Figure 4. A sample chaos configuration

Once the chaos tests are executed, comprehensive reports are generated from the test results. These reports are then conveniently uploaded to an S3 bucket for future reference. To further enhance the monitoring capabilities, we have also incorporated connectivity with LightStep and Dynatrace, enabling the collection of valuable metrics to assess the performance and stability of the application.

Chaos Testing Report

Figure 5. A sample chaos testing report

In the real world, AWS services often exhibit signs of deteriorating health before experiencing complete disruption. Rather than abruptly failing, these services may intermittently exhibit performance issues. For instance, out of ten calls made to a Lambda function, only three may fail while the remaining seven succeed. LocalStack emulates this intermittent behavior by allowing us to specify the percentage of calls that should fail during fault injection.

By simulating these intermittent failures, we can gain valuable insights into metric patterns. This knowledge can then be utilized to create alerts within a production environment. These alerts serve as early warning signs, notifying us of potential disruptions on the horizon. This information empowers us to take necessary actions, such as initiating a disaster recovery (DR) plan, to mitigate the impact of these disruptions.
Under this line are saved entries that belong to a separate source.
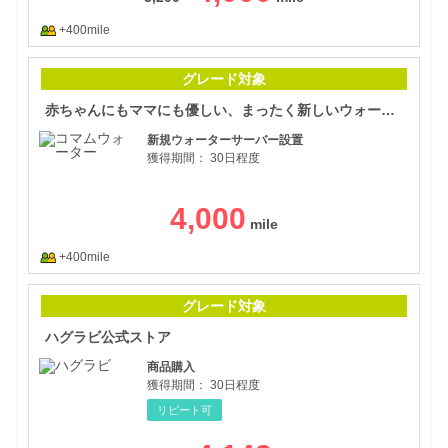
+400mile
赤ち
グレード対象
赤ちゃんにもママにも優しい、まったく新しいウォーターサーバー【コマムウォーター】
新規ウォーターサーバー設置
獲得期間：
30日程度
4,000
+400mile
ハグ
グレード対象
ハグラビ公式ストア
商品購入
獲得期間：
30日程度
リピート可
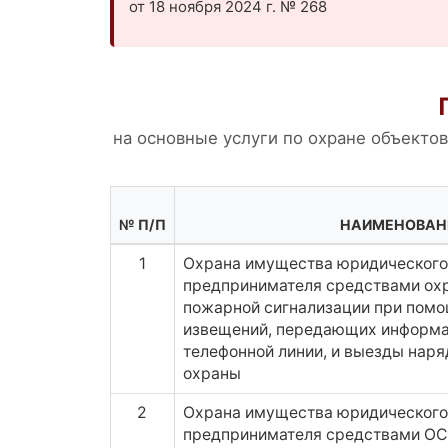
от 18 ноября 2024 г. № 268
на основные услуги по охране объекто
№ П/П
НАИМЕНОВАН
1
Охрана имущества юридического 
предпринимателя средствами охр
пожарной сигнализации при пом
извещений, передающих информ
телефонной линии, и выезды нар
охраны
2
Охрана имущества юридического 
предпринимателя средствами ОС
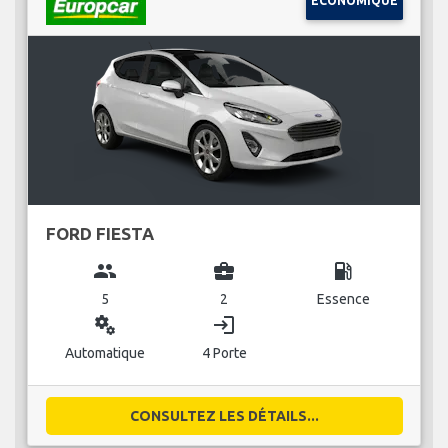
ÉCONOMIQUE
FORD FIESTA
group
business_center
local_gas_station
5
2
Essence
miscellaneous_services
login
Automatique
4 Porte
CONSULTEZ LES DÉTAILS...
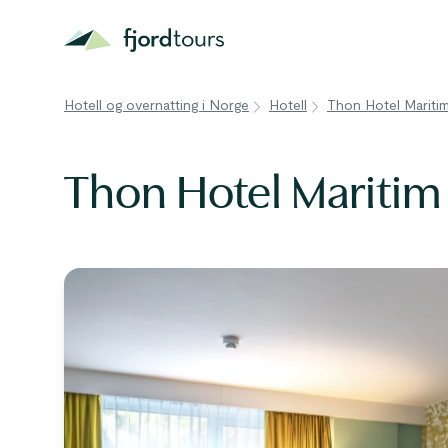
Hotell og overnatting i Norge
Hotell
Thon Hotel Mariti
Thon Hotel Maritim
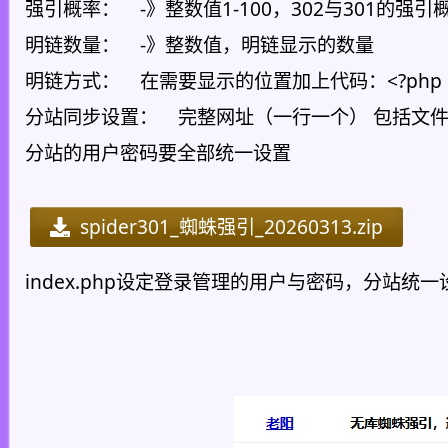
强引概率： -》整数值1-100，302与301的强
明链数量： -》整数值，明链显示的数量
明链方式： 在需要显示的位置加上代码：<?php echo lyx
分站同步设置： 完整网址（一行一个） 包括文件强引蜘蛛目录，
分站的用户密码要全部统一设置
spider301_蜘蛛强引_20260313.zip
index.php设定登录管理的用户与密码，分站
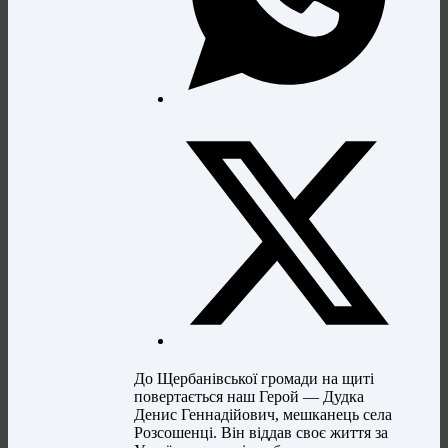
До Щербанівської громади на щиті
повертається наш Герой — Дудка
Денис Геннадійович, мешканець села
Розсошенці. Він віддав своє життя за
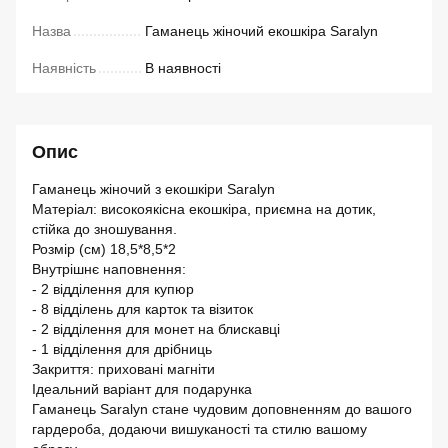
Назва
Гаманець жіночий екошкіра Saralyn
Наявність
В наявності
Опис
Гаманець жіночий з екошкіри Saralyn
Матеріал: високоякісна екошкіра, приємна на дотик,
стійка до зношування.
Розмір (см) 18,5*8,5*2
Внутрішнє наповнення:
- 2 відділення для купюр
- 8 відділень для карток та візиток
- 2 відділення для монет на блискавці
- 1 відділення для дрібниць
Закриття: приховані магніти
Ідеальний варіант для подарунка
Гаманець Saralyn стане чудовим доповненням до вашого
гардероба, додаючи вишуканості та стилю вашому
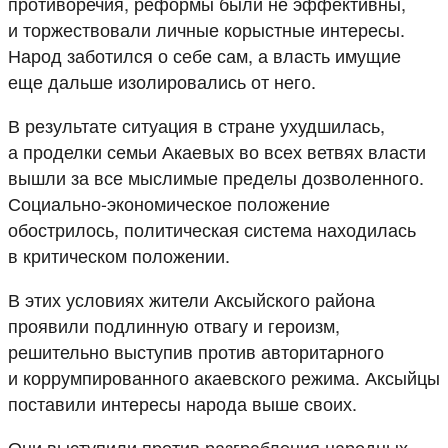
противоречия, реформы были не эффективны,
и торжествовали личные корыстные интересы.
Народ заботился о себе сам, а власть имущие
еще дальше изолировались от него.
В результате ситуация в стране ухудшилась,
а проделки семьи Акаевых во всех ветвях власти
вышли за все мыслимые пределы дозволенного.
Социально-экономическое положение
обострилось, политическая система находилась
в критическом положении.
В этих условиях жители Аксыйского района
проявили подлинную отвагу и героизм,
решительно выступив против авторитарного
и коррумпированного акаевского режима. Аксыйцы
поставили интересы народа выше своих.
Они выступили против разграбления народных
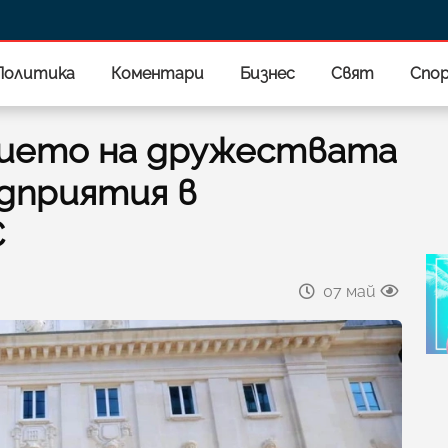
Политика
Коментари
Бизнес
Свят
Спо
нието на дружествата
дприятия в
С
07 май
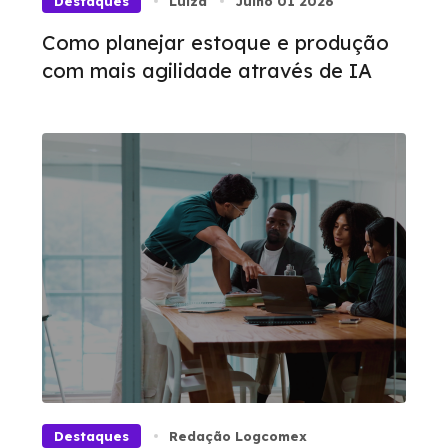
Destaques
Luíza
Julho 01 2026
Como planejar estoque e produção
com mais agilidade através de IA
Destaques
Redação Logcomex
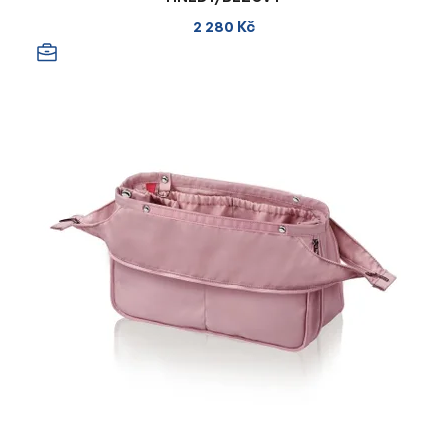
2 280 Kč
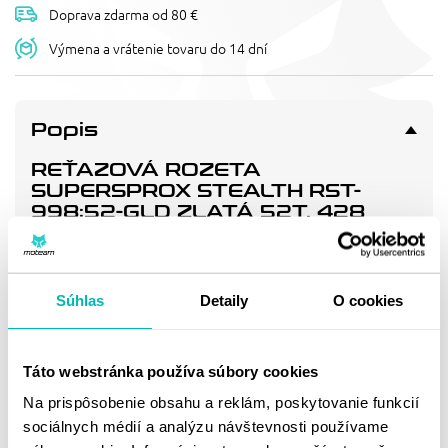
Doprava zdarma od 80 €
Výmena a vrátenie tovaru do 14 dní
Popis
REŤAZOVÁ ROZETA
SUPERSPROX STEALTH RST-
998:52-GLD ZLATÁ 52T, 428
Patentované řešení pro dlouhou životnost/nízkou hmotnost
s nejpevnějším snýtováním na trhu. 3x delší životnost než
nejkvalitnější hliníkové rozety.
Súhlas
Detaily
O cookies
Doprava a vrátenie
Táto webstránka používa súbory cookies
Na prispôsobenie obsahu a reklám, poskytovanie funkcií
MOHLO BY SA VÁM
sociálnych médií a analýzu návštevnosti používame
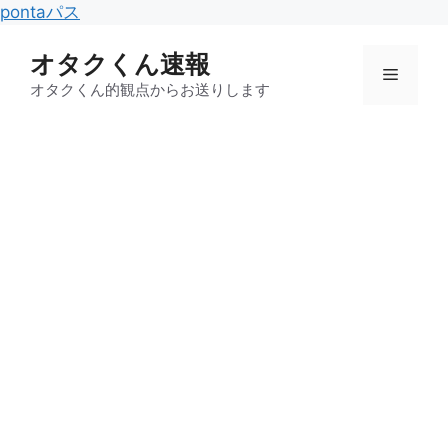
コ
pontaパス
ン
オタクくん速報
テ
メ
ン
オタクくん的観点からお送りします
ツ
ニ
へ
ス
キ
ュ
ッ
プ
ー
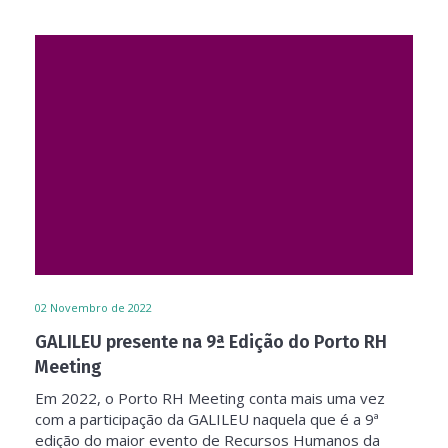
02
Novembro de 2022
GALILEU presente na 9ª Edição do Porto RH
Meeting
Em 2022, o Porto RH Meeting conta mais uma vez
com a participação da GALILEU naquela que é a 9ª
edição do maior evento de Recursos Humanos da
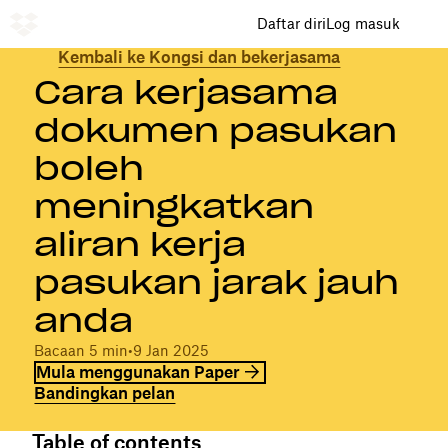
Daftar diri
Log masuk
Kembali ke Kongsi dan bekerjasama
Cara kerjasama
dokumen pasukan
boleh
meningkatkan
aliran kerja
pasukan jarak jauh
anda
Bacaan 5 min
•
9 Jan 2025
Mula menggunakan Paper
Bandingkan pelan
Table of contents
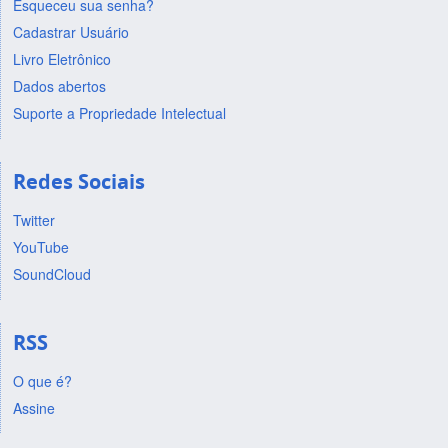
Esqueceu sua senha?
Cadastrar Usuário
Livro Eletrônico
Dados abertos
Suporte a Propriedade Intelectual
Redes Sociais
Twitter
YouTube
SoundCloud
RSS
O que é?
Assine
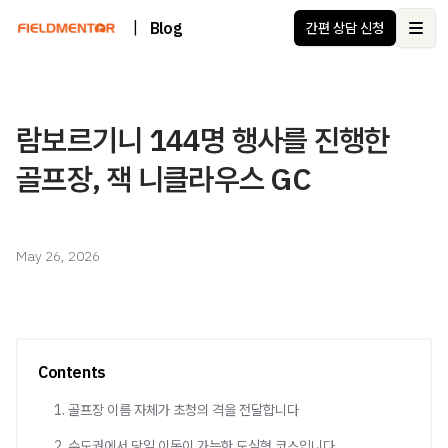
|
Blog
간편 상담 신청
Ope
람보르기니 144명 행사를 진행한
골프장, 잭 니클라우스 GC
May 26, 2026
Contents
1. 골프장 이름 자체가 초청의 격을 전달합니다
2. 수도권에서 당일 이동이 가능한 도심형 코스입니다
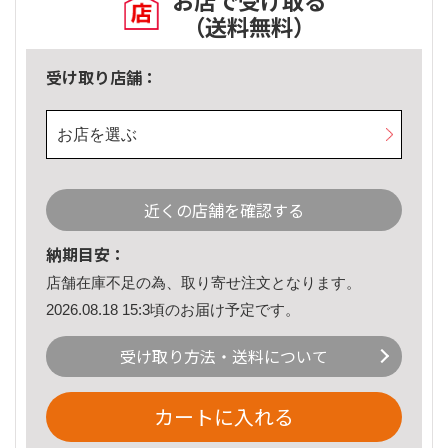
お店で受け取る
（送料無料）
受け取り店舗：
お店を選ぶ
近くの店舗を確認する
納期目安：
店舗在庫不足の為、取り寄せ注文となります。
2026.08.18 15:3頃のお届け予定です。
受け取り方法・送料について
カートに入れる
While LocalStack serves as a valuable tool for chaos testing, it is important to acknowledge that it may not be a one-size-fits-all solution for every scenario. Specifically, there are certain limitations when it comes to injecting faults at the service layer for AWS services like ECS, RDS, and EKS. In these cases, LocalStack can only disrupt the API layer, while the underlying services remain unaffected.

Another limitation we encountered is related to the integration of LocalStack with Splunk as a destination for Kinesis Splunk. This constraint restricts the seamless transmission of CloudWatch logs from the LocalStack container to the Splunk environment, posing a challenge in terms of log management and analysis. Additionally, we faced issues with the EventBridge pattern matching and input transformation features while utilizing LocalStack. These functionalities did not perform as expected, requiring further investigation and potential workarounds. It is important to be aware of these limitations and challenges when utilizing LocalStack for chaos testing, as they may impact the suitability of LocalStack for certain types of application architecture.

Chaos testing serves as a valuable tool to uncover the vulnerabilities in our applications. It acts as a canary in a coal mine, alerting us to potential weaknesses. However, it is up to us to take the necessary steps to address and strengthen those areas.